> Source material
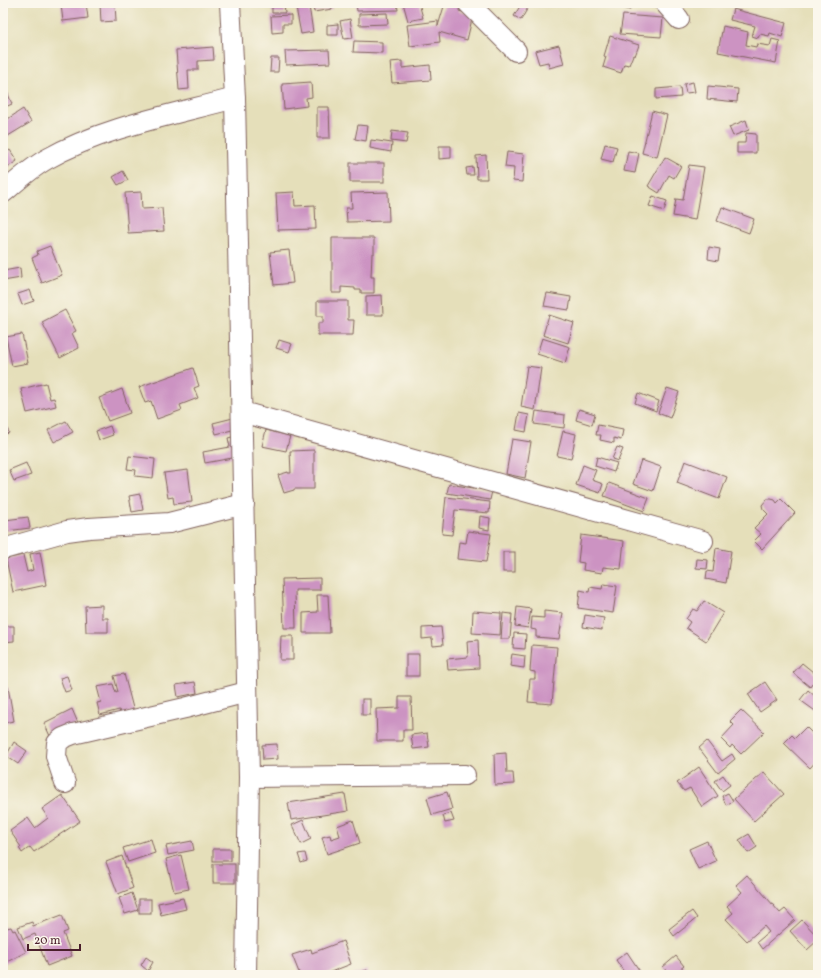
<svg xmlns="http://www.w3.org/2000/svg" width="821" height="978" font-family="Vollkorn,serif">
	<rect width="100%" height="100%" fill="#fbf7ec"/>
	<filter id="ink" filterUnits="userSpaceOnUse"><feTurbulence type="fractalNoise" baseFrequency=".025" numOctaves="2"/><feDisplacementMap in="SourceGraphic" scale="8" xChannelSelector="R" yChannelSelector="G"/><feConvolveMatrix kernelMatrix="1 2 1 2 8 2 1 2 1" color-interpolation-filters="sRGB"/></filter>
	<filter id="wash" filterUnits="userSpaceOnUse"><feTurbulence type="fractalNoise" baseFrequency=".012" numOctaves="4" result="noise"/><feDisplacementMap in="SourceGraphic" scale="16" xChannelSelector="R" yChannelSelector="G"/><feGaussianBlur stdDeviation="0.9" result="paint"/><feColorMatrix in="noise" values="0 0 0 0 0 0 0 0 0 0 0 0 0 0 0 0 0 1.4 0 .05"/><feComposite in="paint" operator="in"/></filter>
	<g filter="url(#wash)">
		<rect width="100%" height="100%" fill="#e5dfba"/>
		<g id="blocks">
			<g fill="#cc93c2">
				<path d="M77,3H86L88,18L63,21L61,5Z"/>
				<path d="M95,3H115L116,21L101,22L100,4H95Z"/>
				<path d="M312,3H331L332,9L314,12Z"/>
				<path d="M356,3H397L398,10L357,11Z"/>
				<path d="M403,3H419L423,18L408,21Z"/>
				<path d="M445,3L460,6L459,11L473,15L467,40L439,32L440,42L410,46L407,25L438,21V26Z"/>
				<path d="M522,3L530,4L521,20L514,16Z"/>
				<path d="M622,3H632L630,10L621,8Z"/>
				<path d="M272,4H284L285,13H272Z"/>
				<path d="M309,6L313,32L301,34L296,8Z"/>
				<path d="M733,9L786,23L782,37L770,33L769,36L760,34L758,38L752,36L755,26L730,20Z"/>
				<path d="M387,13L388,24L359,25V14Z"/>
				<path d="M291,15V24H283V32L272,33L271,16Z"/>
				<path d="M623,15L663,18L661,37L620,34Z"/>
				<path d="M350,19L353,38L344,39L340,21Z"/>
				<path d="M338,24V35H327V25Z"/>
				<path d="M723,26L748,32L746,45L756,47L757,44L770,46L772,39L780,41L776,63L718,52Z"/>
				<path d="M610,36L639,45L635,56L633,55L629,65L624,64L621,73L603,67L606,57L604,56Z"/>
				<path d="M354,41L382,42V53L353,52Z"/>
				<path d="M559,45L564,64L549,68L548,62L539,64L535,51Z"/>
				<path d="M213,47L214,60L198,61V70H188L189,89L179,90L176,50Z"/>
				<path d="M329,50L330,63L286,65L285,51Z"/>
				<path d="M271,58H279L278,72H270Z"/>
				<path d="M402,61V68L430,65L431,80L392,83L390,62Z"/>
				<path d="M311,82L312,97L306,98L307,106L284,109L282,84Z"/>
				<path d="M693,82L695,92L686,93L684,84Z"/>
				<path d="M708,86L738,89L737,102L707,99Z"/>
				<path d="M680,87L681,97L656,99V89Z"/>
				<path d="M6,89L12,104L3,108V90Z"/>
				<path d="M317,107H329L330,138H317Z"/>
				<path d="M23,109L31,122L3,139V122Z"/>
				<path d="M652,111L667,115L657,157L642,153Z"/>
				<path d="M746,120L749,130L733,136L729,127Z"/>
				<path d="M358,125L368,126L366,141L355,139Z"/>
				<path d="M392,131L408,133L406,143L391,141Z"/>
				<path d="M746,133L756,134V153H737V143H745Z"/>
				<path d="M371,140L392,143L391,152L370,148Z"/>
				<path d="M605,144L617,147L613,162L601,159Z"/>
				<path d="M439,146H451V158L439,159Z"/>
				<path d="M10,150L17,161L3,170V154Z"/>
				<path d="M628,151L639,153L635,173L624,171Z"/>
				<path d="M507,152L524,154L522,182L513,181L514,168L505,167Z"/>
				<path d="M486,155L487,179H477L476,156Z"/>
				<path d="M665,157L681,166L674,178L669,175L659,193L648,186Z"/>
				<rect x="350" y="163" width="34" height="19"/>
				<path d="M689,165L704,167L695,220L673,216L676,199L683,200Z"/>
				<path d="M473,167L474,175H467L466,168Z"/>
				<path d="M123,171L128,180L118,185L113,177Z"/>
				<path d="M141,192L142,209L162,208L164,231L128,233L125,193Z"/>
				<path d="M294,192L295,206L315,205L316,229L278,230L276,193Z"/>
				<path d="M388,192L389,221L347,222L346,208H352L351,193Z"/>
				<path d="M653,196L667,201L664,211L649,206Z"/>
				<path d="M722,207L754,219L749,233L717,221Z"/>
				<path d="M332,238H374V254H372L371,277H374V293H361V290H355V288L341,287V293H332Z"/>
				<path d="M50,246L62,275L42,283L32,258L38,255L37,251Z"/>
				<path d="M709,247L720,249L718,261L708,259Z"/>
				<path d="M289,250L293,283L274,285L270,252Z"/>
				<path d="M20,268L21,278L3,281V271Z"/>
				<path d="M30,290L34,301L22,305L18,294Z"/>
				<path d="M547,293L571,297L569,310L544,306Z"/>
				<path d="M382,295L383,315H366V296Z"/>
				<path d="M317,301H348V320H354L353,335H318V323H323V316H317Z"/>
				<path d="M65,310L76,331L72,333L79,348L60,358L42,322Z"/>
				<path d="M549,315L574,323L568,343L543,335Z"/>
				<path d="M22,334L28,363L12,366L6,337Z"/>
				<path d="M542,338L570,347L565,363L537,354Z"/>
				<path d="M279,340L292,344L289,352L276,348Z"/>
				<path d="M527,366L541,368L535,410L521,407Z"/>
				<path d="M193,368L199,386L194,388L198,398L180,405L182,410L157,419L151,401L145,403L139,387Z"/>
				<path d="M46,383L50,399L54,398L56,406L27,413L21,389Z"/>
				<path d="M667,388L679,392L670,418L658,413Z"/>
				<path d="M122,389L130,413L108,421L99,398Z"/>
				<path d="M638,393L659,401L656,411L635,403Z"/>
				<path d="M579,409L595,414L592,425L576,420Z"/>
				<path d="M536,411L565,415L564,428L534,424Z"/>
				<path d="M519,413L529,415L526,432L516,430Z"/>
				<path d="M233,418L236,429L216,434L213,423Z"/>
				<path d="M3,419L9,433L3,435Z"/>
				<path d="M66,421L73,432L54,442L48,430Z"/>
				<path d="M598,425L623,430L621,440L614,438V443L600,440L601,435H596Z"/>
				<path d="M110,426L113,435L99,440L96,431Z"/>
				<path d="M266,430L290,436L286,451L262,446Z"/>
				<path d="M563,431L576,434L571,459L557,456Z"/>
				<path d="M239,435L243,456L205,463L203,452L230,447L228,438Z"/>
				<path d="M512,439L531,442L525,478L506,474Z"/>
				<path d="M617,447L623,449L618,461L612,459Z"/>
				<path d="M314,450V489H294V490L284,493L278,475L288,472V473H291L290,451Z"/>
				<path d="M129,456L155,459L153,478L135,476L136,470L127,469Z"/>
				<path d="M597,457L617,463L614,472L595,466Z"/>
				<path d="M641,460L661,467L653,491L633,484Z"/>
				<path d="M685,461L727,477L719,499L677,483Z"/>
				<path d="M26,463L31,475L14,481L9,470Z"/>
				<path d="M583,465L596,470L592,480L603,484L600,493L576,485Z"/>
				<path d="M188,470L192,502L174,504L173,497L168,498L164,473Z"/>
				<path d="M609,483L649,498L644,511L604,496Z"/>
				<path d="M449,484L492,491L490,500L447,493Z"/>
				<path d="M140,494L143,510L132,512L129,496Z"/>
				<path d="M446,497L490,502L489,513L455,510L452,535L442,534Z"/>
				<path d="M767,499H771L775,500L777,503L781,499L795,513L762,549L754,541L761,534L754,528L768,514L763,509L762,505Z"/>
				<path d="M480,516L490,518L489,530L479,528Z"/>
				<path d="M28,517L30,528L7,531L5,520Z"/>
				<path d="M468,531L491,534L486,562L457,559L459,542L466,543Z"/>
				<path d="M581,535L624,541L621,569L603,567L602,573L583,570L584,563L578,562Z"/>
				<path d="M716,548L731,551L726,583L706,579L707,571L713,572Z"/>
				<path d="M40,552L46,585L13,592L6,559L23,555L27,572L33,570L30,554Z"/>
				<rect x="503" y="552" width="12" height="20"/>
				<path d="M697,559L708,560L707,569L696,568Z"/>
				<path d="M320,578V590H295L296,628H284L282,579Z"/>
				<path d="M603,584L617,586L613,613L578,608L580,590L589,592L590,587L602,589Z"/>
				<path d="M317,595H328L330,633H303V613L318,612Z"/>
				<path d="M704,601L723,613L706,641L686,628L690,622L686,619L693,609L697,611Z"/>
				<path d="M102,605V618H108V632H86L85,606Z"/>
				<path d="M517,607L531,609L528,628L515,626Z"/>
				<path d="M473,611L501,613L500,635L472,633Z"/>
				<path d="M544,611L563,613L559,639L536,637V630L531,629L532,617L544,618Z"/>
				<path d="M503,613L512,614L510,639H501Z"/>
				<path d="M585,615L604,618L602,630L583,627Z"/>
				<path d="M3,626H14V641L3,642Z"/>
				<path d="M441,627L443,645L433,646L432,638L422,639V628Z"/>
				<path d="M514,633L526,634L525,649L513,648Z"/>
				<path d="M281,636H293V660H280Z"/>
				<path d="M478,640L479,668L448,670L447,659L468,657L467,641Z"/>
				<path d="M532,645L557,647L552,704L528,702L530,679H535V672L530,671Z"/>
				<rect x="406" y="654" width="13" height="22"/>
				<path d="M512,654L525,656L524,668L510,666Z"/>
				<path d="M802,663L818,676L810,687L793,673Z"/>
				<path d="M124,674L134,712L121,715L119,710L100,715L97,703L101,702L97,687L113,684L116,693L118,692L114,676Z"/>
				<path d="M67,676L72,690L65,692L60,678Z"/>
				<path d="M195,682L197,693L178,697L176,685Z"/>
				<path d="M765,682L777,700L760,712L748,694Z"/>
				<path d="M8,687L14,721L3,723V688Z"/>
				<path d="M808,690L816,697L818,694V713L800,700Z"/>
				<path d="M399,697H411L412,730H403V741H377L376,709L399,708Z"/>
				<rect x="362" y="699" width="8" height="16"/>
				<path d="M72,709L78,723L50,736L44,723Z"/>
				<path d="M741,710L764,732L741,754L732,745L730,748L721,739L734,725L730,721Z"/>
				<path d="M806,727L818,739V759L810,768L784,743L792,735L795,738Z"/>
				<path d="M427,733L429,747L413,749L411,735Z"/>
				<path d="M707,741L722,761L732,754L735,759L718,773L699,748Z"/>
				<path d="M14,742L27,751L18,764L6,756Z"/>
				<path d="M277,744L278,759L263,760L262,745Z"/>
				<path d="M506,753L507,773H513L514,784L495,785L494,754Z"/>
				<path d="M699,767L718,796L702,807L690,788L684,791L677,783Z"/>
				<path d="M764,772L784,794L754,821L734,799Z"/>
				<path d="M723,775L730,785L722,791L715,781Z"/>
				<path d="M447,792L452,809L432,815L427,798Z"/>
				<path d="M728,793L733,801L726,805L722,796Z"/>
				<path d="M345,794L348,811L291,820L288,803Z"/>
				<path d="M62,795L80,821L34,852L30,847L22,853L19,848L21,847L10,831L28,818L35,828L48,818L42,809Z"/>
				<path d="M451,813L454,821L445,823L443,815Z"/>
				<path d="M303,820L311,839L301,844L292,825Z"/>
				<path d="M353,820L360,843L327,854L322,837L330,835L331,839L340,836L337,826Z"/>
				<path d="M749,834L757,847L748,853L739,840Z"/>
				<path d="M151,839L155,853L128,862L123,848Z"/>
				<path d="M192,841L194,850L168,855L166,846Z"/>
				<path d="M707,841L716,861L698,869L689,849Z"/>
				<rect x="213" y="849" width="18" height="12"/>
				<path d="M305,853L307,861L301,863L298,854Z"/>
				<path d="M181,855L189,889L174,892L166,859Z"/>
				<path d="M122,856L133,888L118,894L106,862Z"/>
				<rect x="213" y="864" width="22" height="19"/>
				<path d="M747,875L780,913L785,909L795,920L762,949L757,942L769,932L764,926L747,941L726,919L733,913L727,906L742,892L736,885Z"/>
				<path d="M132,893L138,910L125,914L119,898Z"/>
				<path d="M183,898L186,909L161,915L158,903Z"/>
				<rect x="139" y="899" width="12" height="14"/>
				<path d="M692,911L697,918L674,936L669,929Z"/>
				<path d="M62,915L68,931L63,933L72,956L47,966L35,934L23,939L18,927L32,922L33,926Z"/>
				<path d="M802,920L818,937V940L807,950L790,931Z"/>
				<path d="M6,926L7,928L11,927L13,931L15,930L26,952L3,964V927Z"/>
				<path d="M343,941L351,964L323,975H300L292,955L311,949L312,953Z"/>
				<path d="M627,952L641,973L638,975H626L616,960Z"/>
				<path d="M676,956L684,966L673,975H670L663,967Z"/>
				<path d="M146,957L153,962L148,971L141,965Z"/>
				<path d="M367,970L369,975H353Z"/>
			</g>
		</g>
	</g>
	<g filter="url(#ink)">
		<use href="#blocks" fill-opacity="0" stroke="#80625d" stroke-width="1"/>
		<g fill="none" stroke-linecap="round" stroke-linejoin="round">
			<defs>
				<g id="minor">
					<path d="M230,3L235,98L249,777L246,975"/>
					<path d="M468,3L516,51"/>
					<path d="M665,3L679,19"/>
					<path d="M3,193C17,181 31,168 47,159C104,127 172,115 235,98"/>
					<path d="M242,412L703,541"/>
					<path d="M3,549L67,531L89,528L169,523L244,504"/>
					<path d="M249,777L465,775"/>
					<path d="M65,783L56,756L57,743L63,738L73,734L185,708L247,692"/>
				</g>
			</defs>
			<use href="#minor" stroke="#80625d" stroke-width="22"/>
			<use href="#minor" stroke="#fff" stroke-width="20"/>
		</g>
	</g>
	<rect width="821" height="978" fill="none" stroke="#fbf7ec" stroke-width="16"/>
	<path d="M28 944v6h52v-6" fill="none" stroke="#4a1f2b" stroke-width="2"/>
	<text x="34" y="944" font-size="12" fill="#4a1f2b" stroke="#fbf7ec" stroke-width="3" paint-order="stroke">20 m</text>
</svg>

> Directions for this task
Provide the number of lines above containing "height" and nothing else.

> Written answer
11